» PROMPT: Give the entries again exactly, without pictures.

» Saved entries:
------------------------------

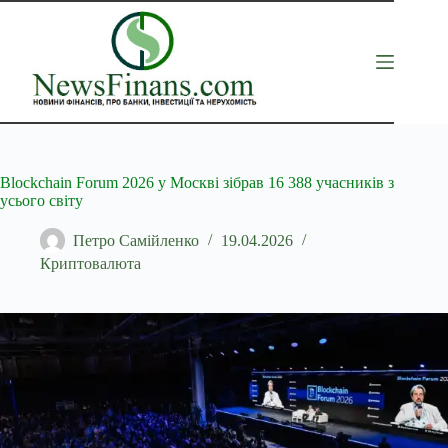
Перейти
до
вмісту
Blockchain Forum 2026 у Москві зібрав 16 388 учасників з
усього світу
Петро Самійленко
19.04.2026
Криптовалюта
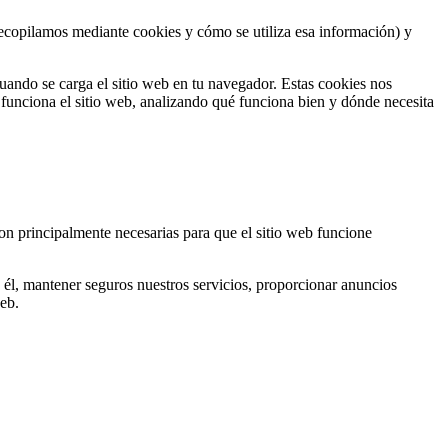
 recopilamos mediante cookies y cómo se utiliza esa información) y
uando se carga el sitio web en tu navegador. Estas cookies nos
unciona el sitio web, analizando qué funciona bien y dónde necesita
son principalmente necesarias para que el sitio web funcione
 él, mantener seguros nuestros servicios, proporcionar anuncios
web.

------------------------------

» PROBLEM SOLUTION:
Перейти
до
вмісту
Blockchain Forum 2026 у Москві зібрав 16 388 учасників з
усього світу
Петро Самійленко
19.04.2026
Криптовалюта
 recopilamos mediante cookies y cómo se utiliza esa información) y
uando se carga el sitio web en tu navegador. Estas cookies nos
unciona el sitio web, analizando qué funciona bien y dónde necesita
son principalmente necesarias para que el sitio web funcione
 él, mantener seguros nuestros servicios, proporcionar anuncios
web.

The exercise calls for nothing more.